Lamar CEO Sean Reilly says because of the company’s 112 years in business, the goal was to instill throughout the new building a sense of the history of Lamar and, in a more general way, the history of Lamar’s impact on advertising in the U.S.
Upon entering the corporate headquarters, visitors get a feel for the open road and the history of the great highways where outdoor advertising first stepped into America’s grand landscape, Reilly says.
Reilly enlisted the help of Connelly and local artist and philanthropist Winifred Reilly, who is married to Lamar chairman and president Kevin Reilly Jr. Together, the duo put together artistic pieces using billboard relics to tell the history of outdoor advertising. For example, numerous large pieces on canvas incorporate old sign paintings. Other large tapestry-like pieces are antique, handcrafted Ringling Bros. and Barnum & Bailey circus banners, which represent the history of advertising dating back to the first forms of billboards. Another large piece is a mural with a panoramic view of Route 66 from the 1960s, complete with a vintage Airstream travel trailer on the first floor.
“Most of the art was created out of things lying around Lamar offices around the country,” Sean Reilly says. For this reason, he doesn’t even remember discussing a budget for the project.
TALE OF TWO SPACES
Likewise, for Mike Wampold’s Renaissance hotel on Bluebonnet Boulevard, no budget cap was placed on the art for the space.
“I just said, ‘Look, let’s try to keep it somewhat reasonable,’” Wampold says. “We knew that we had the opportunity to raise the bar in luxury hotels in Baton Rouge and be along the lines of some of the best in New Orleans.”
As the developer and owner of a Renaissance property, Wampold’s goal was for the hotel to reflect the indigenous culture, art, food and music of Louisiana.
“You are buying original artwork and it is expensive, but it is within reason,” Wampold says.

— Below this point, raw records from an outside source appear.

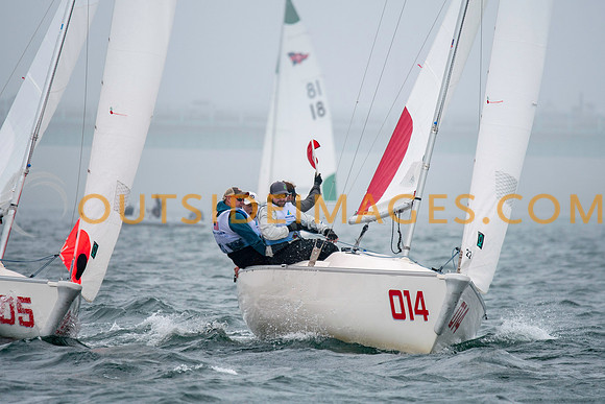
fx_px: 7710
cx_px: 302
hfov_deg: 4.5
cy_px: 202
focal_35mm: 459
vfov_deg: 3.0
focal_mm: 300
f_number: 4
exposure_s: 1/3200
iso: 250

Once again, Connelly was consulted to develop a story about Louisiana artists for the space. Using different mediums, the works throughout the hotel’s ballrooms, bedrooms and public spaces were all created by local artists. From acrylic sculptures of flying pelicans suspended from the ceiling to blossoming flowers on canvas and glass sculptures of lily pads, the walls and rooms of the Renaissance reflect the native feel of Louisiana.

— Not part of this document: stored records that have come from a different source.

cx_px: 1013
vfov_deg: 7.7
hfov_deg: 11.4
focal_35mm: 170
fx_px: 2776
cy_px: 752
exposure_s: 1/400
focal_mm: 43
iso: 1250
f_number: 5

“I feel like he [Wampold] had a unique objective, which was the best of Louisiana culture and commerce,” Connelly says. “That was the direction for the Renaissance.”
For Wampold’s next venture, the planned Watermark hotel in the Old LNB Building downtown, the developer is dealing with a far different canvas. Inheriting artist and sculptor Angela Gregory’s murals in that hotel from the 1940s, Wampold and Connelly have a lot to work with already in place. Wampold describes the existing art and structure of the 1925 Art Deco building as timeless.
“We have no choice there but to build on that beautiful art that is already there,” Wampold says. “We are in the middle of the creation of what we are going to do and we really have the opportunity to take this 1925 gem of a building with the existing art and pull that whole theme throughout the hotel.”
Wampold insists the designing of buildings such as the Watermark is the “fun part” of these projects. Although he is not a practicing artist, he considers himself an art enthusiast, learning from his mother who is an artist and still teaches art classes.
“I am not an artist in a sense that I can paint paintings or [make] sculptures,” Wampold says, “but I consider myself being able to express my artistic nature through real estate and renovations, creating great spaces and environments for people to enjoy.”
And he definitely has put his money where his mouth is when it comes to art, investing a substantial six-figure sum on the various pieces and installations throughout the Renaissance property.